Facebook’s performance was spurred by brands and marketers paying higher prices for better-quality promotions, said Chief Financial Officer David Wehner, who took over June 1 from predecessor David Ebersman. Wehner said the average ad price more than doubled from a year ago, even as ad impressions declined 25 percent over the same period.
“The decrease in ad impressions continues to be driven by the shift towards mobile usage,” Wehner said on a conference call.
Facebook’s revenue gain follows Google Inc.’s results last week, when the Web-search company posted sales that exceeded analysts’ estimates, largely based on the strength of online ads. Yet while Google reported a 6 percent decline in the average price of its ads, which was offset by a higher volume of promotions, Facebook has been able to charge more for fewer ads.
Facebook and Google are taking share from other Internet companies such as Yahoo! Inc., which last week reported a decline in quarterly sales and missed analysts’ projections.
In total, Facebook accounted for 5.8 percent of worldwide digital ad revenue in 2013, up from 4.1 percent in 2012, according to EMarketer Inc. Digital ad spending worldwide rose 14.8 percent to $120 billion last year and is projected to reach $140 billion this year.
To capitalize on these trends, Facebook has been building its arsenal of advertising services. Apart from rolling out a video-ad product to compete for television budgets and a network for distributing ads on other developers’ apps, Facebook this month agreed to acquire LiveRail, a startup that would help serve video promotions on the Web beyond the social network.
Chief Executive Officer Mark Zuckerberg has also been making multibillion-dollar acquisitions to diversify the company. Facebook in February announced it would pay about $19 billion for WhatsApp Inc., a messaging app with more than half a billion users. This week, the company completed the acquisition of Oculus VR Inc., which makes a virtual-reality headset that Zuckerberg has said will be a major communication device after mobile phones.
On the conference call, Zuckerberg signaled more services will be in the offing, such as payments through its Messenger app. He said Facebook will also continue investing in new technology.
“We will clearly do work in payments,” he said. “We still basically view ourselves as a partner to other companies in the payment space rather than trying to compete directly for that.”
Facebook said it now has 1.32 billion monthly active users, up from 1.28 billion in the prior quarter, with 654 million using the product daily on mobile phones.
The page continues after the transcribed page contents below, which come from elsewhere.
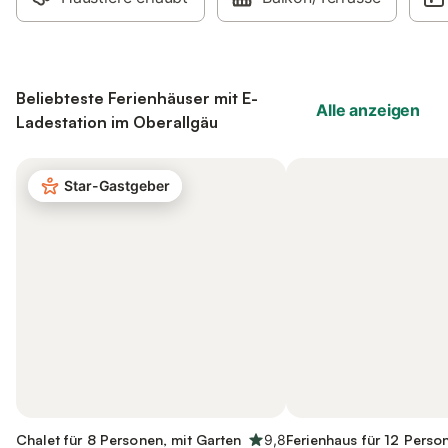
Beliebteste Ferienhäuser mit E-
Alle anzeigen
Ladestation im Oberallgäu
Star-Gastgeber
Chalet für 8 Personen, mit Garten
9,8
Ferienhaus für 12 Perso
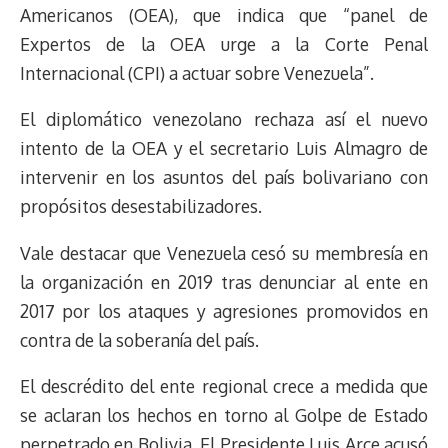
Americanos (OEA), que indica que “panel de
t
Expertos de la OEA urge a la Corte Penal
Internacional (CPI) a actuar sobre Venezuela”.
El diplomático venezolano rechaza así el nuevo
intento de la OEA y el secretario Luis Almagro de
intervenir en los asuntos del país bolivariano con
propósitos desestabilizadores.
Vale destacar que Venezuela cesó su membresía en
la organización en 2019 tras denunciar al ente en
2017 por los ataques y agresiones promovidos en
contra de la soberanía del país.
El descrédito del ente regional crece a medida que
se aclaran los hechos en torno al Golpe de Estado
perpetrado en Bolivia. El Presidente Luis Arce acusó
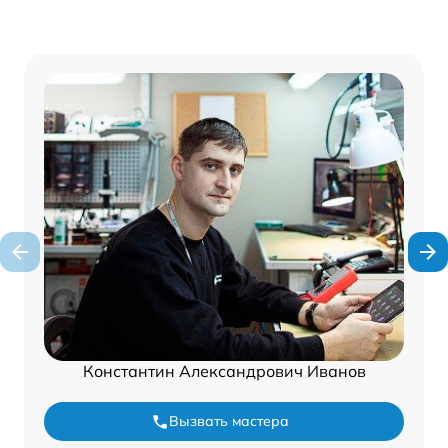
Константин Александрович Иванов
Вызвать мастера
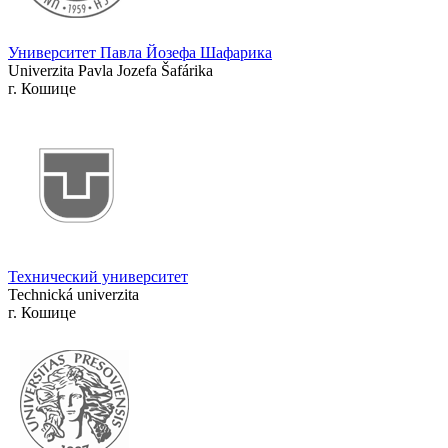
Университет Павла Йозефа Шафарика
Univerzita Pavla Jozefa Šafárika
г. Кошице
Технический университет
Technická univerzita
г. Кошице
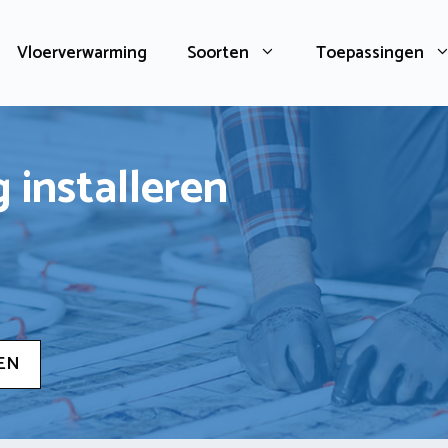
Vloerverwarming
Soorten
Toepassingen
 installeren
EN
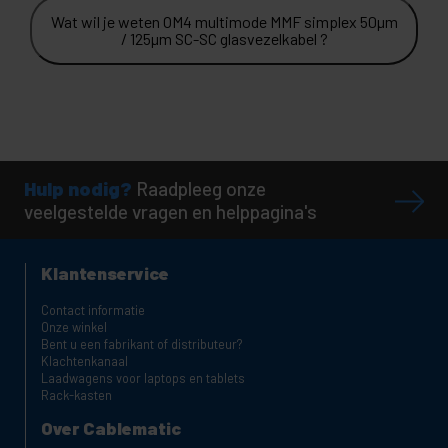
Wat wil je weten OM4 multimode MMF simplex 50µm
/ 125µm SC-SC glasvezelkabel ?
Hulp nodig?
Raadpleeg onze
veelgestelde vragen en helppagina's
Klantenservice
Contact informatie
Onze winkel
Bent u een fabrikant of distributeur?
Klachtenkanaal
Laadwagens voor laptops en tablets
Rack-kasten
Over Cablematic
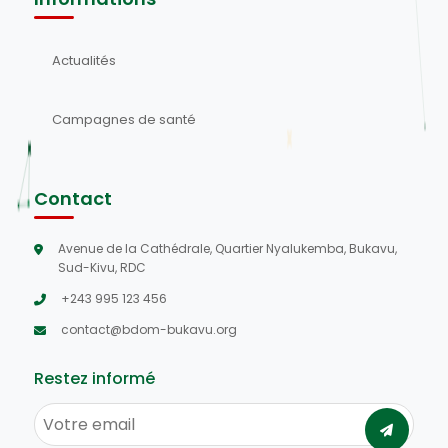
Actualités
Campagnes de santé
Contact
Avenue de la Cathédrale, Quartier Nyalukemba, Bukavu,
Sud-Kivu, RDC
+243 995 123 456
contact@bdom-bukavu.org
Restez informé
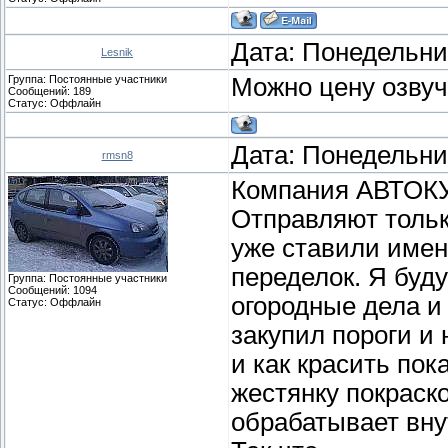
Дата: Понедельник
Lesnik
Группа: Постоянные участники
Можно цену озвуч
Сообщений:
189
Статус:
Оффлайн
Дата: Понедельник
rmsn8
Компания АВТОКУ
Отправляют тольк
уже ставили имен
переделок. Я буд
Группа: Постоянные участники
Сообщений:
1094
огородные дела и
Статус:
Оффлайн
закупил пороги и 
и как красить пок
жестянку покраско
обрабатывает вну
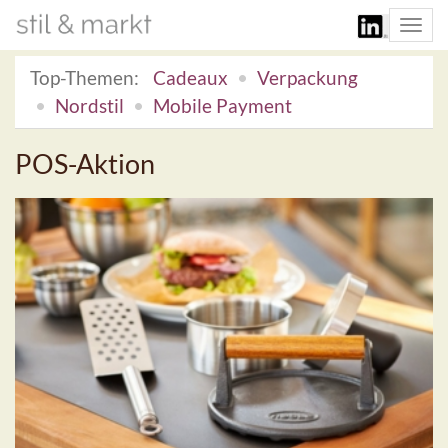
Togg
navi
Top-Themen:
Cadeaux
Verpackung
Nordstil
Mobile Payment
POS-Aktion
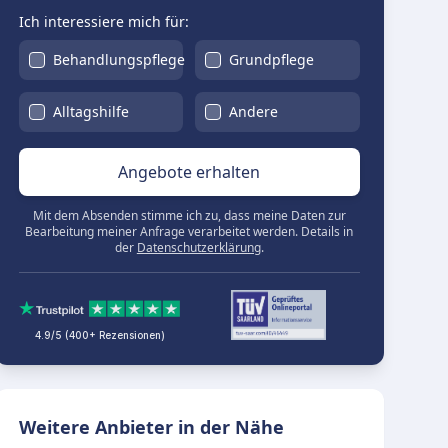
Ich interessiere mich für:
Behandlungspflege
Grundpflege
Alltagshilfe
Andere
Angebote erhalten
Mit dem Absenden stimme ich zu, dass meine Daten zur
Bearbeitung meiner Anfrage verarbeitet werden. Details in
der
Datenschutzerklärung
.
4.9/5 (400+ Rezensionen)
Weitere Anbieter in der Nähe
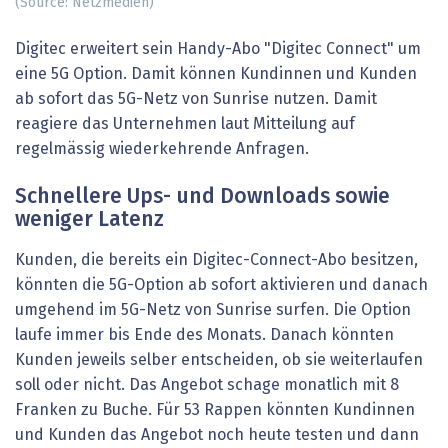
(Source: Netzmedien)
Digitec erweitert sein Handy-Abo "Digitec Connect" um
eine 5G Option. Damit können Kundinnen und Kunden
ab sofort das 5G-Netz von Sunrise nutzen. Damit
reagiere das Unternehmen laut Mitteilung auf
regelmässig wiederkehrende Anfragen.
Schnellere Ups- und Downloads sowie
weniger Latenz
Kunden, die bereits ein Digitec-Connect-Abo besitzen,
könnten die 5G-Option ab sofort aktivieren und danach
umgehend im 5G-Netz von Sunrise surfen. Die Option
laufe immer bis Ende des Monats. Danach könnten
Kunden jeweils selber entscheiden, ob sie weiterlaufen
soll oder nicht. Das Angebot schage monatlich mit 8
Franken zu Buche. Für 53 Rappen könnten Kundinnen
und Kunden das Angebot noch heute testen und dann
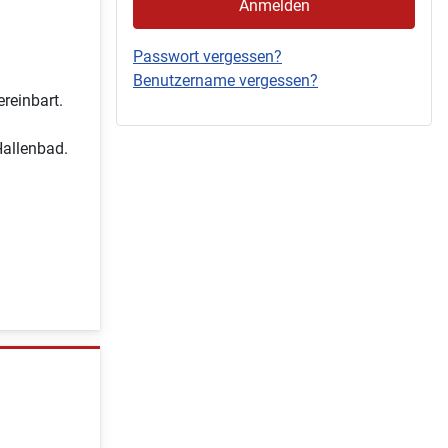
Anmelden
Passwort vergessen?
Benutzername vergessen?
reinbart.
allenbad.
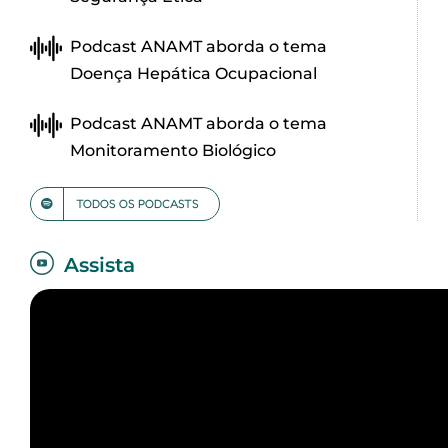
Podcast ANAMT aborda o tema
Doença Hepática Ocupacional
Podcast ANAMT aborda o tema
Monitoramento Biológico
TODOS OS PODCASTS
Assista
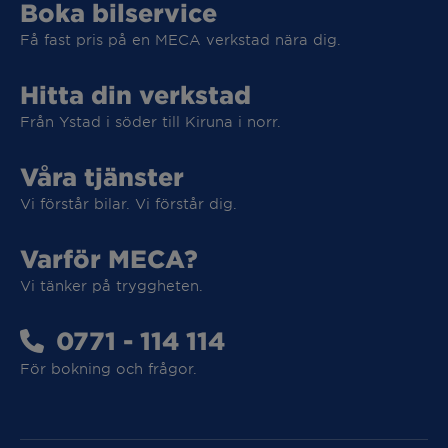
Boka bilservice
Få fast pris på en MECA verkstad nära dig.
Hitta din verkstad
Från Ystad i söder till Kiruna i norr.
Våra tjänster
Vi förstår bilar. Vi förstår dig.
Varför MECA?
Vi tar hand om din elbil
Vi tänker på tryggheten.
Vi tar hand om din elbil
0771 - 114 114
För bokning och frågor.
MECA Fleet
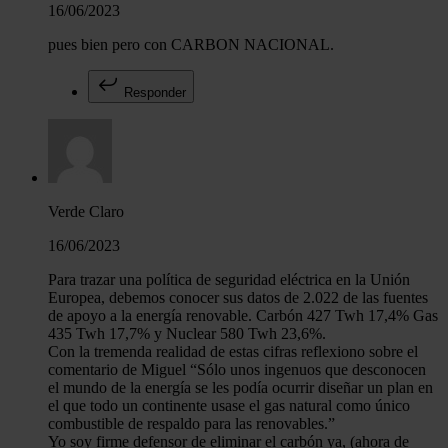
16/06/2023
pues bien pero con CARBON NACIONAL.
Responder
Verde Claro
16/06/2023
Para trazar una política de seguridad eléctrica en la Unión
Europea, debemos conocer sus datos de 2.022 de las fuentes
de apoyo a la energía renovable. Carbón 427 Twh 17,4% Gas
435 Twh 17,7% y Nuclear 580 Twh 23,6%.
Con la tremenda realidad de estas cifras reflexiono sobre el
comentario de Miguel “Sólo unos ingenuos que desconocen
el mundo de la energía se les podía ocurrir diseñar un plan en
el que todo un continente usase el gas natural como único
combustible de respaldo para las renovables.”
Yo soy firme defensor de eliminar el carbón ya, (ahora de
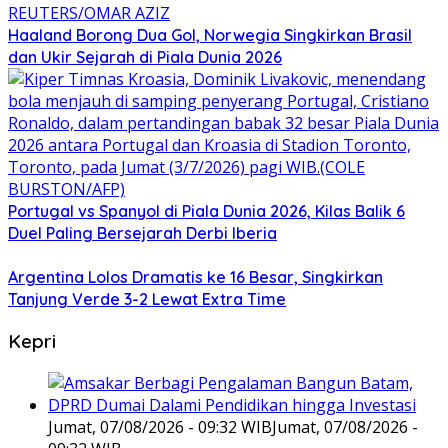
Haaland Borong Dua Gol, Norwegia Singkirkan Brasil
dan Ukir Sejarah di Piala Dunia 2026
Portugal vs Spanyol di Piala Dunia 2026, Kilas Balik 6
Duel Paling Bersejarah Derbi Iberia
Argentina Lolos Dramatis ke 16 Besar, Singkirkan
Tanjung Verde 3-2 Lewat Extra Time
Kepri
Jumat, 07/08/2026 - 09:32 WIB
Jumat, 07/08/2026 -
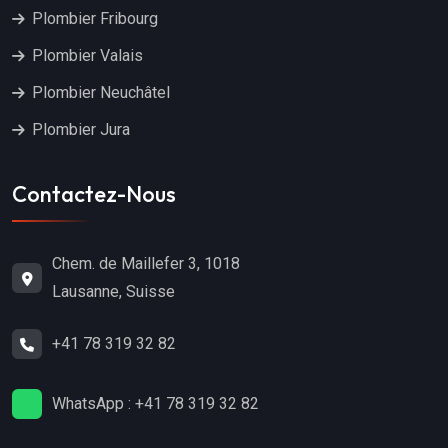
Plombier Fribourg
Plombier Valais
Plombier Neuchâtel
Plombier Jura
Contactez-Nous
Chem. de Maillefer 3, 1018
Lausanne, Suisse
+41 78 319 32 82
WhatsApp : +41 78 319 32 82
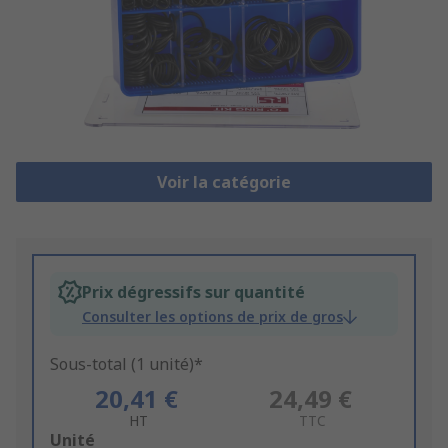
Voir la catégorie
Prix dégressifs sur quantité
Consulter les options de prix de gros
Sous-total (1 unité)*
20,41 €
24,49 €
HT
TTC
Add
Unité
Revenue per user was $2.24, up from $2 in the prior quarter and $1.60 a year earlier.
“Their advertising model is scaling very nicely,” said Josh Olson, an analyst at Edward Jones & Co. “We’ve seen them take a very careful approach to advertising, doing things so that they don’t alienate their audience.”
Zuckerberg said on the call that Facebook continues to engage its users, with the average U.S. consumer spending 40 minutes on the social network each day. Like rival Twitter Inc., Zuckerberg added that Facebook is also helping people “connect around important public moments and personalities,” which is helping to drive “conversations of a huge scale.”
Facebook is also producing experimental apps in an initiative called Creative Labs, intended to fuel growth while retaining talented programmers who would otherwise leave to start their own ventures. The group has released several apps this year, including Paper, which makes a magazine-like experience for the social network, and Slingshot, for sending disappearing photo messages that can’t be opened unless the recipient sends one back.